The question is asking to find the maximum number inside each sliding window(subarray).
Brute Force
Go through each subarray and find the maximum value.
class Solution:
def maxSlidingWindow(self, nums: List[int], k: int) -> List[int]:
ans = []
for start in range (0, len(nums) - k + 1):
max_num = -math.inf
for i in range(start, start + k):
max_num = max(max_num, nums[i])
ans.append(max_num)
return ans
The time complexity is O(n*k), where n is the size of nums array. Space complexity is O(1).
Heap
Definitely interviewer won’t satisfy if we only provide the brute force solution. How can we do better? Since we have to iterate through the array at least once, so we can’t beat O(n). Can we optimize the solution to achieve the O(n) time complexity?

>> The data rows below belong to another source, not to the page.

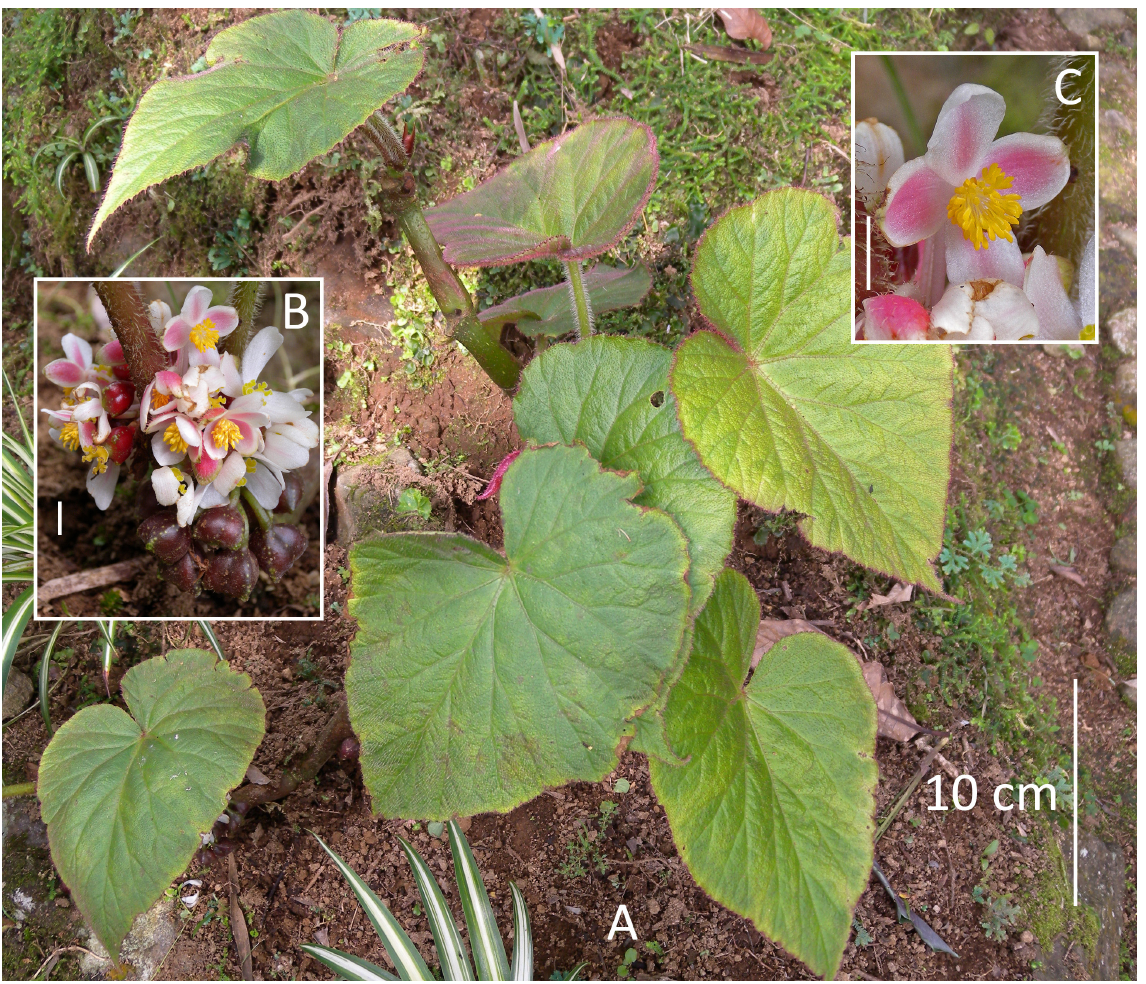
Fig. 15. Begonia pseudoscottii Girm sp. nov. A . Habit. B . Inflorescence at the base of the plant, with mature fruit below and male and female flowers open at the top. C . Male flower. All photographs from a plant cultivated in Cibodas Botanic Garden (accession number C20090980/IY80, derived from material collected in Gunung Leuser National Park). Scale bars on insets = 1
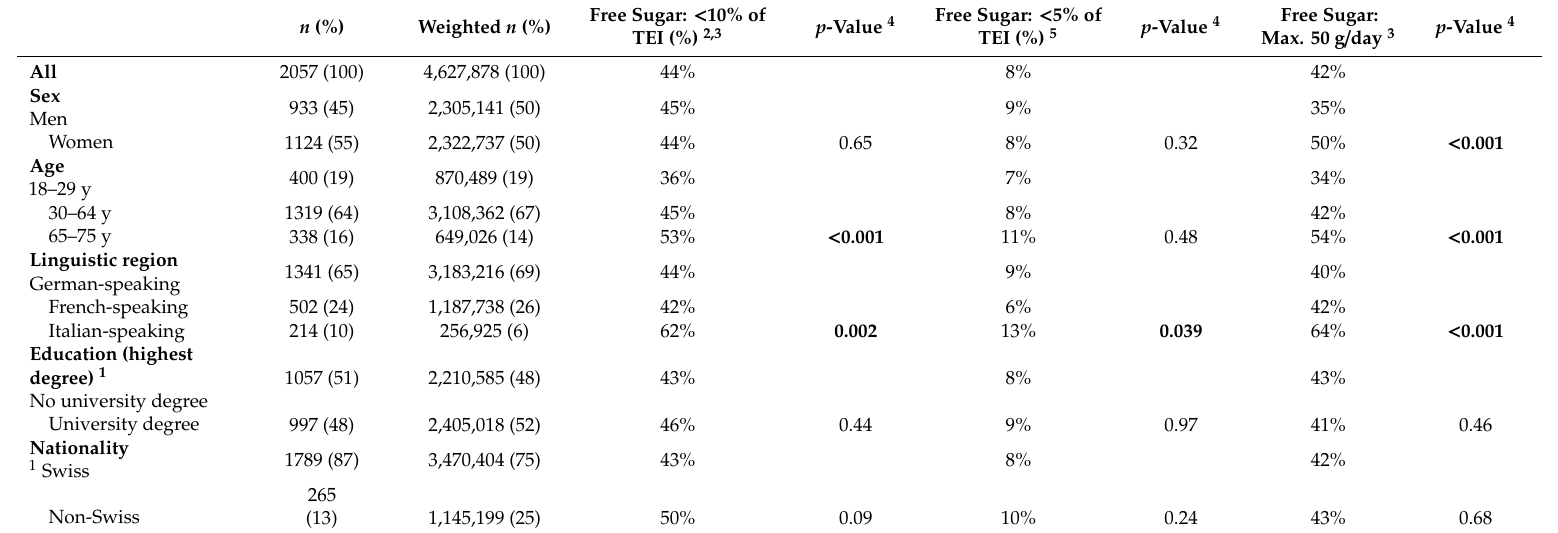
Table 4. Adherence to international and national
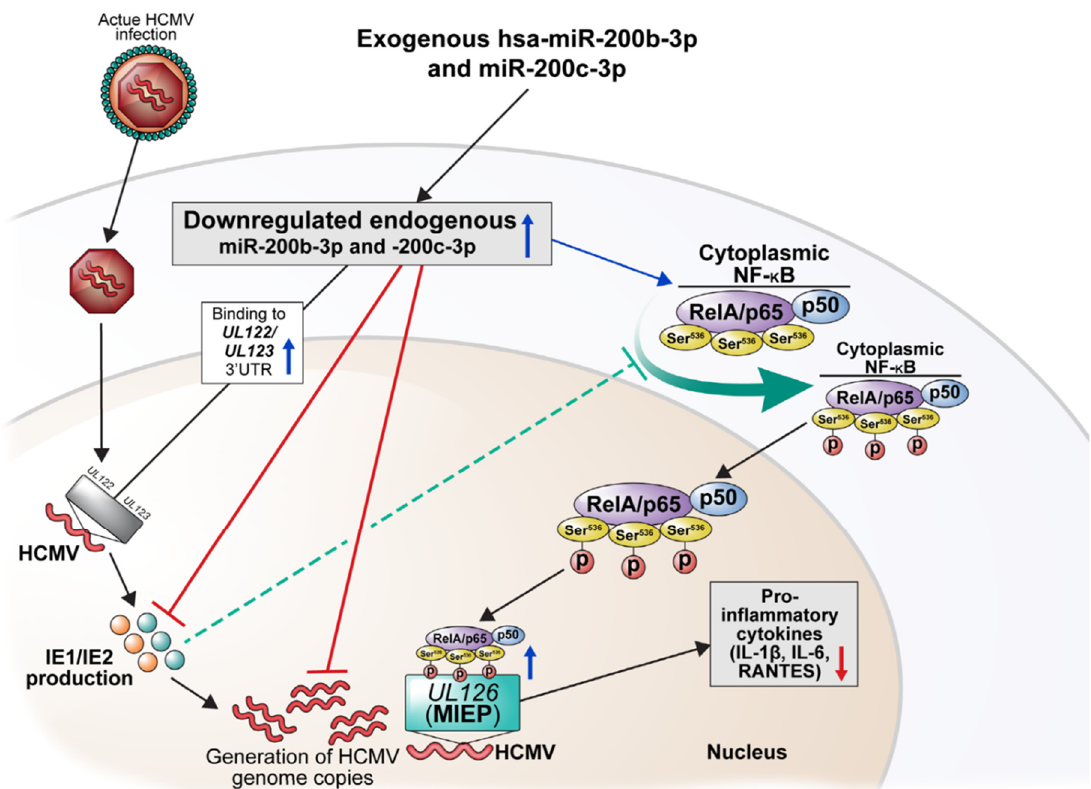
Figure 8. Schematic illustration of the potential benefits of exogenous miR ‐ 200b ‐ 3p and miR ‐ 200c ‐ 3p in acute lytic HCMV infection. Blue and red arrows or lines indicate the enhancing and inhibitory effects of exogenous miR ‐ 200b ‐ 3p and miR ‐ 200c ‐ 3p, respectively. Green dashed line indicates the direct suppression by IE proteins.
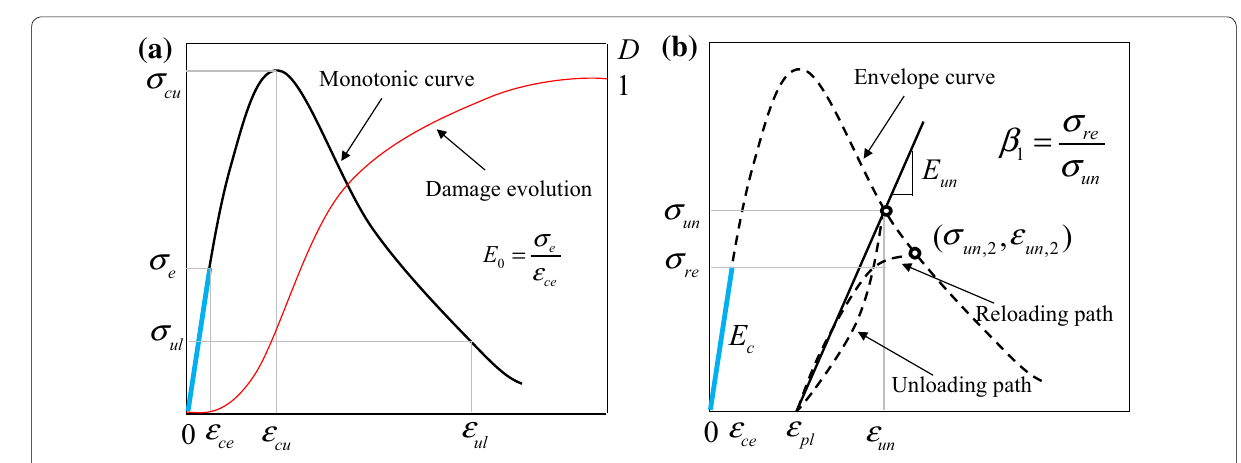
Fig. 17 Stress–strain model for PFRC. a Monotonic loading; b Cyclic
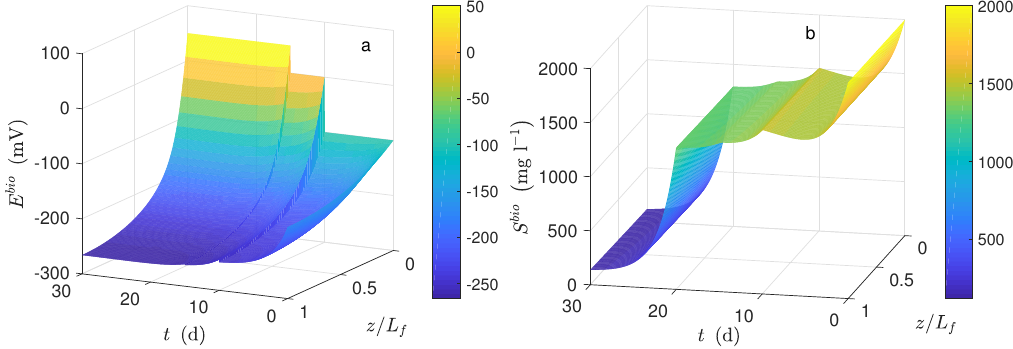
Figure 1. Numerical solution for the Microbial Electrolysis Cells (MEC) model during chronoamperometry operation. ( a ) Potential distribution in the biofilm and ( b ) substrate distribution in the biofilm.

The hard part is how we track the numbers in a subarray while proceeding to next series of subarrays. The easist way we can think of is using a max heap. I’m using Java for this piece of code since Python does not support max heap so well.
class Solution {
public int[] maxSlidingWindow(int[] nums, int k) {
PriorityQueue<Integer> pq = new PriorityQueue(Comparator.reverseOrder());
int[] ans = new int[nums.length - k + 1];
int ansPosition = 0;
for (int i = 0; i < nums.length; i++) {
pq.add(nums[i]);
if (pq.size() == k) {
ans[ansPosition++] = pq.peek();
pq.remove(nums[i - k + 1]);
}
}
return ans;
}
}
The time complexity is O(n*lg(k)), and space complexity is O(k).